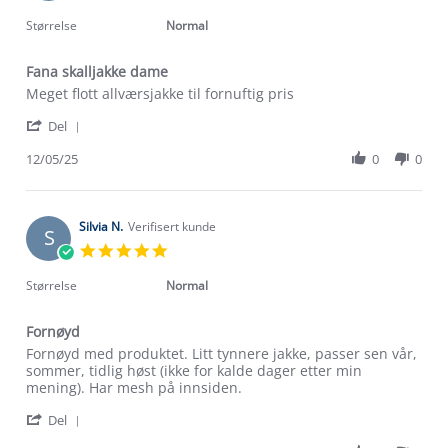
star
rating
Størrelse
Normal
Fana skalljakke dame
Review
review
Meget flott allværsjakke til fornuftig pris
by
stating
'
Marit
Fana
Del
Share
H.
skalljakke
Review
12/05/25
0
0
on
dame
by
12
Marit
May
H.
2025
on
Silvia N.
Verifisert kunde
S
12
5.0
May
star
2025
rating
Størrelse
Normal
Fornøyd
Review
review
Fornøyd med produktet. Litt tynnere jakke, passer sen vår,
by
stating
sommer, tidlig høst (ikke for kalde dager etter min
Silvia
Fornøyd
mening). Har mesh på innsiden.
N.
'
on
Del
Share
23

__Goal of the exercise__: Print every line of text from the data above word for word and in its original order, leaving out the pictures.

__Output for this task__:
star
rating
Størrelse
Normal
Fana skalljakke dame
Review
review
Meget flott allværsjakke til fornuftig pris
by
stating
'
Marit
Fana
Del
Share
H.
skalljakke
Review
12/05/25
0
0
on
dame
by
12
Marit
May
H.
2025
on
Silvia N.
Verifisert kunde
S
12
5.0
May
star
2025
rating
Størrelse
Normal
Fornøyd
Review
review
Fornøyd med produktet. Litt tynnere jakke, passer sen vår,
by
stating
sommer, tidlig høst (ikke for kalde dager etter min
Silvia
Fornøyd
mening). Har mesh på innsiden.
N.
'
on
Del
Share
23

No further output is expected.